DBRS’s October review will come just a week after Portugal is scheduled to provide the Commission with a list of those new cuts to get its budget deficit back under 3 percent of GDP.
Uncertainties over the make-up of those measures and their impact on the delicate political balance were a concern McCormick said, as was the possibility that more taxpayer money may be needed to prop up banks including Caixa Geral de Depositos and BCP.
“Will the far-left parties support these two initiatives? This is unclear.”
DBRS’s view is closely watched because it is the only one of the four ratings agencies recognized by the ECB to have an investment grade rank for Portugal.
It needs a rating of that category to qualify for the central bank’s quantitative easing program and for the ECB to accept Portugal’s bonds as loan collateral.
A downgrade could therefore cause havoc for Portugal’s borrowing costs and its banks which rely heavily on the ECB’s funding, and analysts warn it would almost inevitably trigger a significant market selloff.

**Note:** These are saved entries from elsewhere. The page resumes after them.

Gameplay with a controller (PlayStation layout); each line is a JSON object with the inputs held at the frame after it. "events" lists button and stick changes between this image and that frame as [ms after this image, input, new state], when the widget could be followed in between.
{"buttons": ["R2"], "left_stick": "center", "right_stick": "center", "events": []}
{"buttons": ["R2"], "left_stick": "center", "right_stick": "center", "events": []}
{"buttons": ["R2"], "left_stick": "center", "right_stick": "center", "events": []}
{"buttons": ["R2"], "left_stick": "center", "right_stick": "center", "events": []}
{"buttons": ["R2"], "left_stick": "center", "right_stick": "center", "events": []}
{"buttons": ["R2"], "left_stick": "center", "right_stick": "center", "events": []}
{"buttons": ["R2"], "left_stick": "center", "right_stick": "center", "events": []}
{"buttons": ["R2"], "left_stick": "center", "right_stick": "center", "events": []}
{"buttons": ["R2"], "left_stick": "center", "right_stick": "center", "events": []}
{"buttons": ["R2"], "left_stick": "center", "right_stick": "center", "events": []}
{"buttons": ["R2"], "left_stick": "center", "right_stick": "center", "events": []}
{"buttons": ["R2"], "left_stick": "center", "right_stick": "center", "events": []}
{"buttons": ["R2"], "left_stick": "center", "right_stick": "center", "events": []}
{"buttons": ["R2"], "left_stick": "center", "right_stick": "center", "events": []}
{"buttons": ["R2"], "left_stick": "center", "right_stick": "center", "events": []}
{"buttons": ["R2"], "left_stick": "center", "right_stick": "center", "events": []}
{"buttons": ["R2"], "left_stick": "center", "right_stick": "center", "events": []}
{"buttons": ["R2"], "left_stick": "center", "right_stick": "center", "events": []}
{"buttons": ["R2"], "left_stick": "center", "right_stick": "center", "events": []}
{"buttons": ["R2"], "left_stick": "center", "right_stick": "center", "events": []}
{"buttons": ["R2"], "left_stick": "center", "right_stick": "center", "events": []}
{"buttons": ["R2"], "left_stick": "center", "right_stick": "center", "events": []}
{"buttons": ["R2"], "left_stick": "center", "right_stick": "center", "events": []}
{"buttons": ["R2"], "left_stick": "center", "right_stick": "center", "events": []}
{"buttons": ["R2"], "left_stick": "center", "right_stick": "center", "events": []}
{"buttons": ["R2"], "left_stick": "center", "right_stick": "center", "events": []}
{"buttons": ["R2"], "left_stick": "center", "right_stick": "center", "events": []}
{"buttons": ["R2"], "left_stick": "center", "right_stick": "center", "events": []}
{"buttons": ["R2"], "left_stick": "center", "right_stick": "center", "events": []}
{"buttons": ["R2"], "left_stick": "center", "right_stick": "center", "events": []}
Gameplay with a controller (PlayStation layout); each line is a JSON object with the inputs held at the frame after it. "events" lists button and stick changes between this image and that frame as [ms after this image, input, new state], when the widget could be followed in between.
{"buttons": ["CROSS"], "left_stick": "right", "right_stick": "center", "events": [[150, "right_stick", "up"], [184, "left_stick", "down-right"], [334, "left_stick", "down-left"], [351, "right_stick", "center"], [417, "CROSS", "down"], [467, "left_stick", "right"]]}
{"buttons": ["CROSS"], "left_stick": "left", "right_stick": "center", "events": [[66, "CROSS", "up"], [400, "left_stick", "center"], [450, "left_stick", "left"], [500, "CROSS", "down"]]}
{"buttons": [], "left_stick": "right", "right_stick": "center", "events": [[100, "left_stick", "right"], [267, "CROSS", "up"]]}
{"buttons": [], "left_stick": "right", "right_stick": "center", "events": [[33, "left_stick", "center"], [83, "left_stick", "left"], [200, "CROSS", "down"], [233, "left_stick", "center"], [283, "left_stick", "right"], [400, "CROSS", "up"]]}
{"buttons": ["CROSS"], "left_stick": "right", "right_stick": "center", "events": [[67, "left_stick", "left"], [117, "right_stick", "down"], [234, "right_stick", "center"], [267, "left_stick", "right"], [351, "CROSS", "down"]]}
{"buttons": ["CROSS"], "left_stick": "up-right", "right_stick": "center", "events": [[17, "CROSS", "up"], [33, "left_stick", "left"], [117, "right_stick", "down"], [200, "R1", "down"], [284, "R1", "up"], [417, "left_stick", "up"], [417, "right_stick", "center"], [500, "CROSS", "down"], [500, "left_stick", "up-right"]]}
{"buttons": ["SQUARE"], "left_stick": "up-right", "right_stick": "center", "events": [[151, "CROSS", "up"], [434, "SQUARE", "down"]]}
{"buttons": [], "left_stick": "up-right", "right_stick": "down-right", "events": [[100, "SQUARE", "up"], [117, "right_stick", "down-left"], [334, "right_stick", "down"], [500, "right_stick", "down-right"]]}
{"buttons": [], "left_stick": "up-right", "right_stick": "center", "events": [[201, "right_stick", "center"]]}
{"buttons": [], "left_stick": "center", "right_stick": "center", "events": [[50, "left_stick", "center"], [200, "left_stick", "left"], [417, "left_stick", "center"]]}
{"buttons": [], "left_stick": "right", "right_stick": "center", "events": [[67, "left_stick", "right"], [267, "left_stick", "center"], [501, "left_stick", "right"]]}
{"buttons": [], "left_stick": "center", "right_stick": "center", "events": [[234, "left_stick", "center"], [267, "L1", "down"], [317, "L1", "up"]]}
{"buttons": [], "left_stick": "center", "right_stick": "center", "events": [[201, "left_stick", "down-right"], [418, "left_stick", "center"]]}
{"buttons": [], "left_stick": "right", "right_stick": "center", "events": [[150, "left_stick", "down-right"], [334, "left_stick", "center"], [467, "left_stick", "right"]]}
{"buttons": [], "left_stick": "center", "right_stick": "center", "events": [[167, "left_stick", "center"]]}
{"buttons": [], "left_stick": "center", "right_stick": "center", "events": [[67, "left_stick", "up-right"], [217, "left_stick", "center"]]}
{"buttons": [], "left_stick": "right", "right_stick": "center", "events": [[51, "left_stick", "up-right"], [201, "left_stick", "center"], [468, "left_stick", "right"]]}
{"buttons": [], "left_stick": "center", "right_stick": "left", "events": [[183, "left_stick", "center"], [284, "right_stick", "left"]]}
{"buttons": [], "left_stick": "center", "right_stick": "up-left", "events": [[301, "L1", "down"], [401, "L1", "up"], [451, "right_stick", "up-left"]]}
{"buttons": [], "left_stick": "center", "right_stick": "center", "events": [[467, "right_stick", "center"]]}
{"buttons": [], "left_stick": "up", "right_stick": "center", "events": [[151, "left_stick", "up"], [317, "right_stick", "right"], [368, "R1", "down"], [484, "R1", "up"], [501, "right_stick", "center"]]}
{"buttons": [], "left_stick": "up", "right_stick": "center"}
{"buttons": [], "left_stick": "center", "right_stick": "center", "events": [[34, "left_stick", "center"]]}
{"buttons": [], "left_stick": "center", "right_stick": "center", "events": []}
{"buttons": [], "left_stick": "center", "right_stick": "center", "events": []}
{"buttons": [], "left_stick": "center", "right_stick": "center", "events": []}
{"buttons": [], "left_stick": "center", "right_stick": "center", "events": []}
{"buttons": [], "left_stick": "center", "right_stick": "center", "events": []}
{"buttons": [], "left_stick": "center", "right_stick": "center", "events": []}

For Europe as a whole the next crucial test after the Brexit vote will be an upcoming constitutional referendum in Italy, McCormick said.
DBRS put Italy’s A (low) rating on downgrade warning earlier this month, and if the agency pulls the trigger that would also have major ramifications.
Italian government bonds would be hit with as much as an 8 percent bigger ‘haircut’ in ECB lending operations, meaning they would have to find other ways to get the money that some need to stay afloat.
While Italy faces similar problems to Portugal in terms of meager growth, high debt and problem banks, McCormick said Prime Minister Matteo Renzi’s decision to call a public referendum on political reform plans was a key trigger for the review.
With the vote set to determine Renzi’s political future, it represents “the next big test for the euro zone”.
“It is also the next test, following the UK referendum, of popular support for the EU,” McCormick said, referring to Britain’s vote to leave the European Union in June.
It was likely to result in either greater political stability and better governance, or more uncertainty and lower growth, he added.
And like in Portugal, low growth is already making it harder for Italy’s banks to deal with bad loans on their books.
S&P’s head of sovereign ratings told Reuters last week its BBB- rating on Italy could handle the potential costs of a government bailout but for DBRS’s A (low) grade it may not be so digestible.
“If in the future an injection of public money is necessary to support bank balance sheets, this would translate into an increase in government debt. This contingent liability risk is a cause for concern,” McCormick said.